Ecco la relazione tra i composti minori dell’olio di oliva, come acidi e alcoli fenolici, secoiridoidi, flavonoidi e lignani e i pigmenti con i caratteri specifici delle olive, come l’indice di maturazione

10 settembre 2024 | R. T.

Alcune caratteristiche dell’oliva (indice di maturazione e contenuto di acqua nel pericarpo-buccia) e i componenti minori (fenoli e pigmenti sia nel frutto che nell'olio) sono importanti per la salute umana e sono influenzati dal contesto agronomico.

Una ricerca della Scuola Sant’Anna di Pisa ha indagato la relazione tra i tratti del frutto, i fenoli e i pigmenti in campioni provenienti da diverse pratiche di gestione del suolo e dell'irrigazione.

Sono state confrontate quindi diverse tesi:

T1: Irrigazione completa con terreno lavorato.

T2: Irrigazione ridotta con terreno lavorato.

T3: irrigazione completa con terreno non lavorato.

T4: Irrigazione ridotta con terreno non lavorato.

Per la caratterizzazione dei frutti e degli oli di oliva sono state utilizzate tecniche cromatografiche (UHPLC-MS/MS) e spettroscopiche (1HNMR e spettroscopia UV-Vis).

L'uso di varie tecniche ha permesso l'identificazione di interessanti composti in traccia.

E’ stato osservato che la maggior parte dei fenoli del frutto (per un totale di 29 composti) erano correlati al grado di maturazione: la maggior parte degli acidi fenolici (e loro derivati), alcoli fenolici e secoiridoidi erano correlati negativamente, mentre la maggior parte dei flavonoidi studiati era correlata positivamente.
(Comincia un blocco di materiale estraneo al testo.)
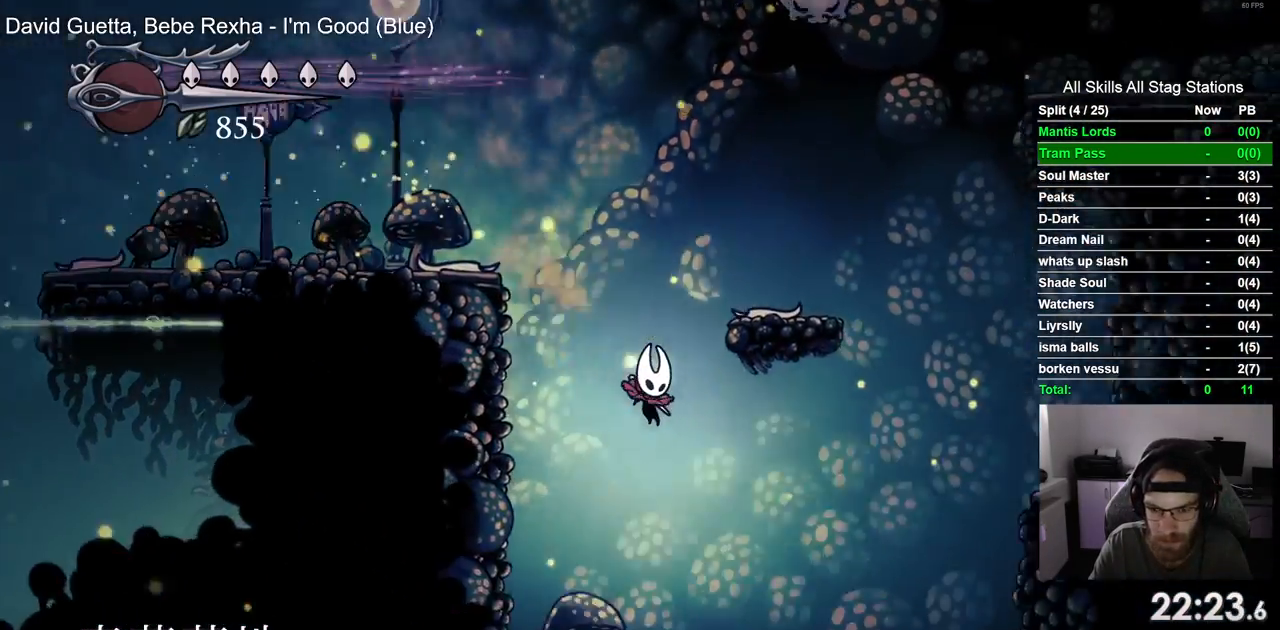
{"buttons": [], "left_stick": "center", "right_stick": "center", "events": [[183, "DPAD_RIGHT", "up"]]}
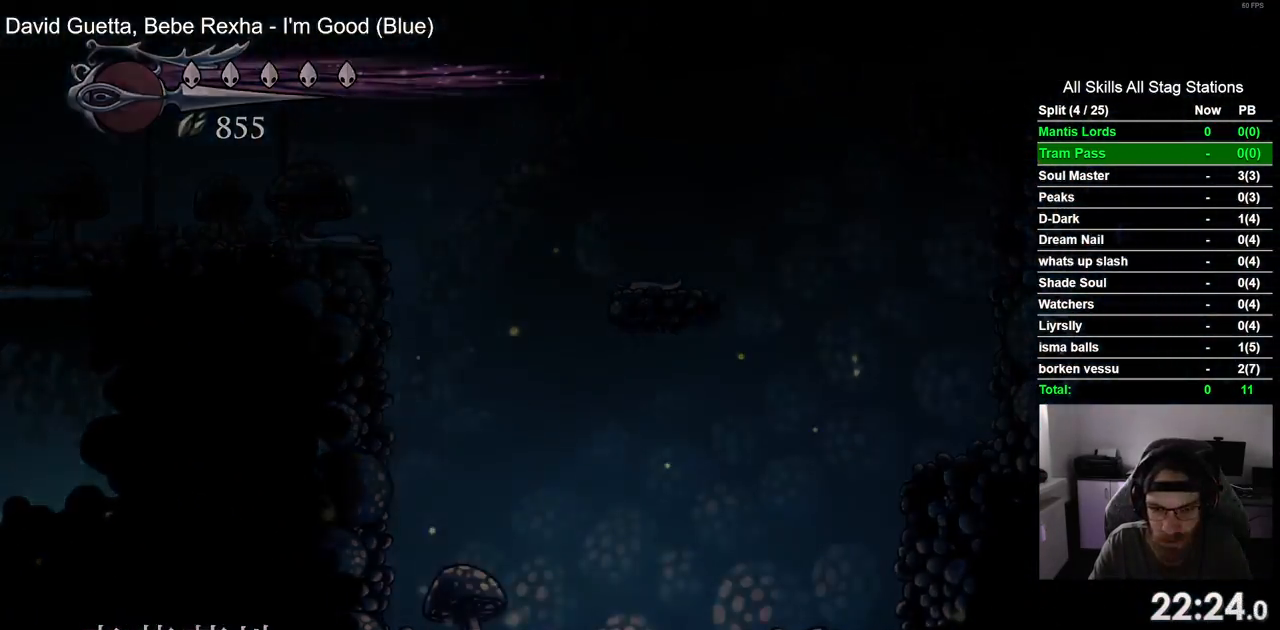
{"buttons": [], "left_stick": "center", "right_stick": "center", "events": []}
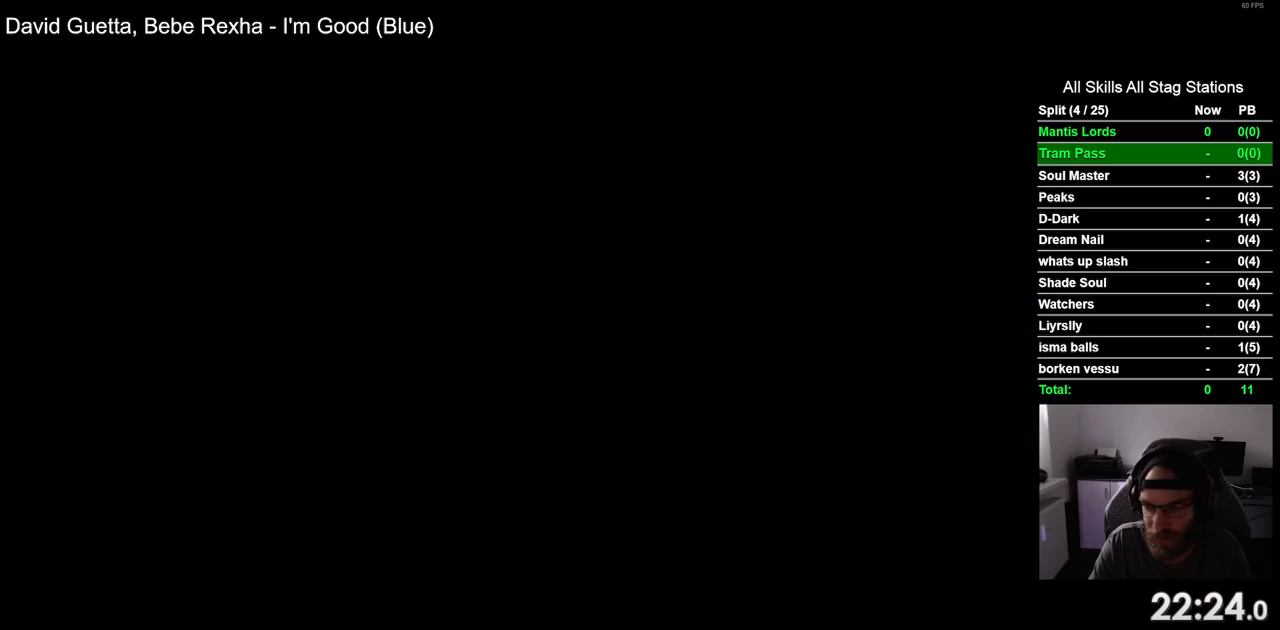
{"buttons": [], "left_stick": "center", "right_stick": "center", "events": []}
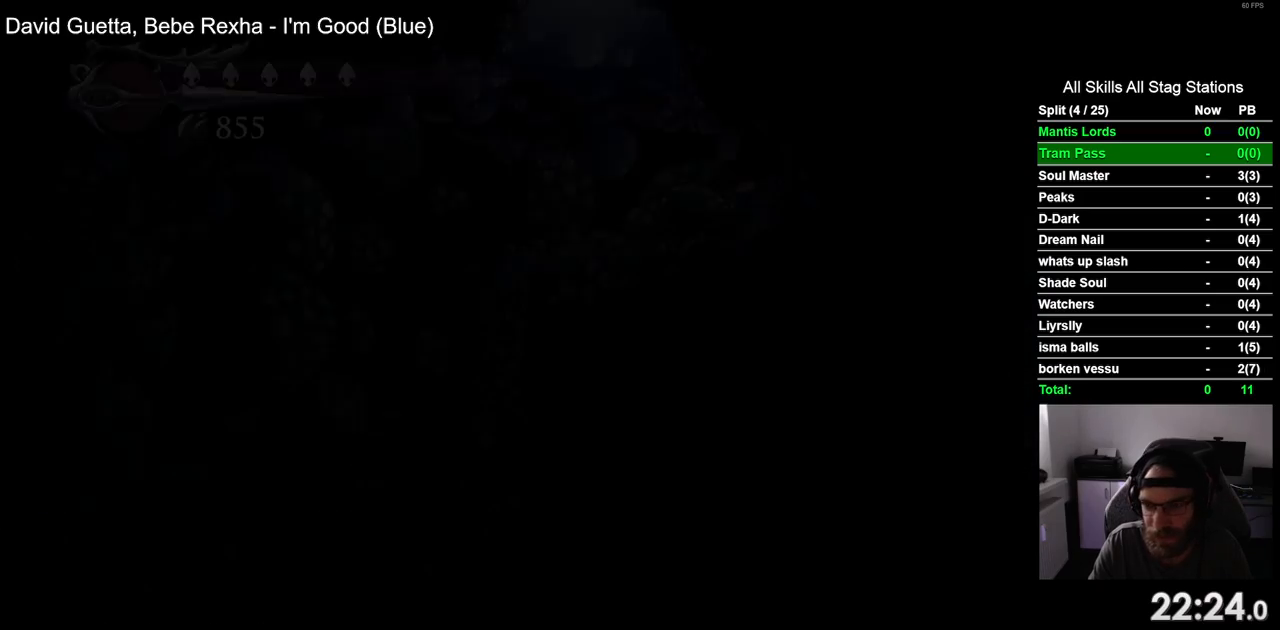
{"buttons": ["DPAD_LEFT"], "left_stick": "center", "right_stick": "center", "events": [[367, "DPAD_LEFT", "down"], [383, "DPAD_LEFT", "up"], [400, "DPAD_LEFT", "down"]]}
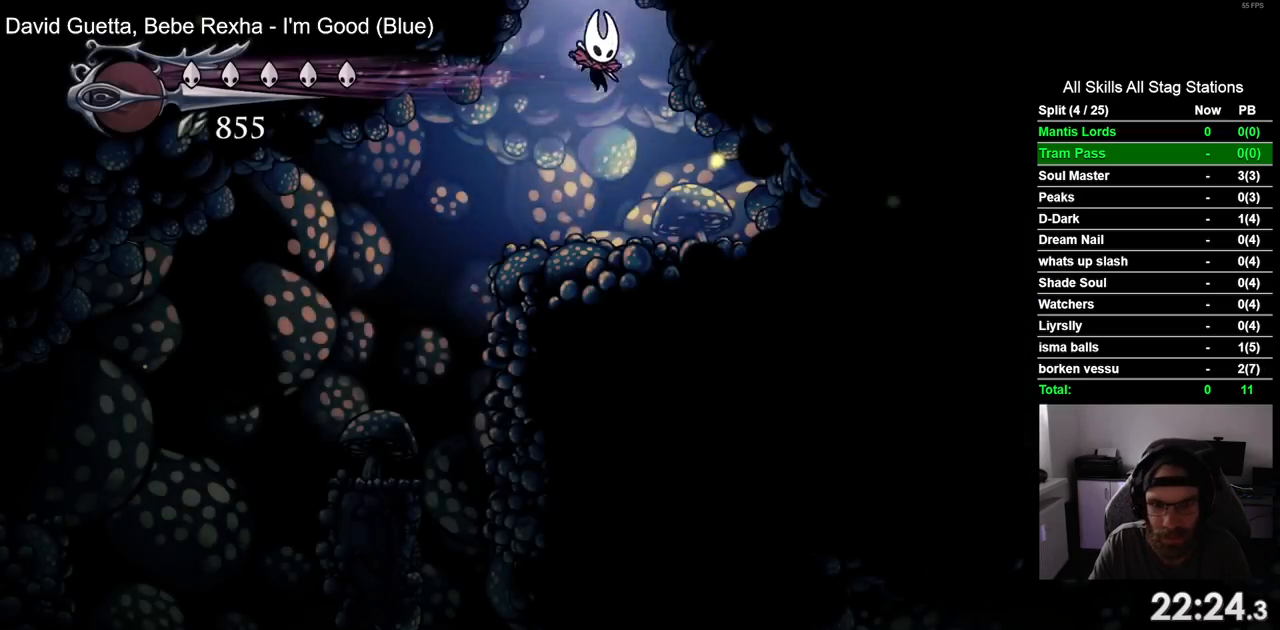
{"buttons": [], "left_stick": "center", "right_stick": "center", "events": [[417, "DPAD_LEFT", "up"]]}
La relazione tra l'indice di maturazione e i composti fenolici dei frutti sembra dipendere dalla via metabolica che controlla la sintesi di ogni singolo composto.

A differenza dei fenoli semplici e dei flavonoidi, nel frutto dell'olivo, i secoiridoidi (formati da una e una parte fenolica) sono prodotti presumibilmente da due diverse vie metaboliche: la frazione terpenica è generata dal geraniolo, che deriva dalla via plastidica MEP, mentre la parte fenolica deriva dal L-arogenato, che viene convertito in tirosina, il substrato per la produzione di p-HPEA e 3,4-DHPEA.

Allo stesso tempo, è stato dimostrato che l'attività della perossidasi (POX) (rilevata soprattutto nei semi) ha un ruolo nella conversione dell'oleuropeina in 3,4-DHPEA-EDA durante l'estrazione dell'olio d'oliva. L'attività POX era abbastanza costante al momento del raccolto (28 settimane dopo la fioritura), suggerendo che l'abbondanza iniziale del substrato (oleuropeina) nei campioni di frutta potrebbe avere giocato un ruolo nell'abbondanza di 3,4-DHPEA-EDA nell'olio prodotto.

Analogamente ai secoiridoidi nell'olio, la maggior parte dei pigmenti ha mostrato una correlazione negativa con il contenuto d'acqua del pericarpo e, in misura minore, con il grado di maturazione. Secondo alcuni autori le paste di olive con un contenuto d'acqua più elevato sono più fluide e subiscono una minore frantumazione dei tessuti a causa della maggiore velocità del frangitore. Per questo motivo meno pigmento è stato estratto dalla pasta e trasferito all'olio.

Questo effetto sembra essere più evidente nelle xantofille (luteina e 9-cis neoxantina) rispetto alle clorofille.

Per quanto riguarda la maturazione, sia la clorofilla a che la feofitina a erano significativamente influenzate dal grado di maturazione, mentre per i carotenoidi la correlazione non era significativa.